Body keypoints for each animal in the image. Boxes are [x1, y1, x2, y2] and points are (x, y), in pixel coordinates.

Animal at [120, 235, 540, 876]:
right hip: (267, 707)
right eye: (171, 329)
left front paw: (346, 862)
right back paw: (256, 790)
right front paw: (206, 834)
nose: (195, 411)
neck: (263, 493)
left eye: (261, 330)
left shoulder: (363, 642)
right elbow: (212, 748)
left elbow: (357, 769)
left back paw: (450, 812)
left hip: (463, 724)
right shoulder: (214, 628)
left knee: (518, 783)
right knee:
□ □ □ □ □
Your task is to reproduce all the data exactly as shown.

Body keypoints for each animal in the image. Boxes are [x1, y1, x2, y2] and points are (x, y), in pixel coordinates.

Animal at [120, 235, 540, 876]:
right hip: (267, 707)
right eye: (171, 329)
left front paw: (346, 862)
right back paw: (256, 790)
right front paw: (206, 834)
nose: (195, 411)
neck: (263, 493)
left eye: (261, 330)
left shoulder: (363, 642)
right elbow: (212, 748)
left elbow: (357, 769)
left back paw: (450, 812)
left hip: (463, 724)
right shoulder: (214, 628)
left knee: (518, 783)
right knee:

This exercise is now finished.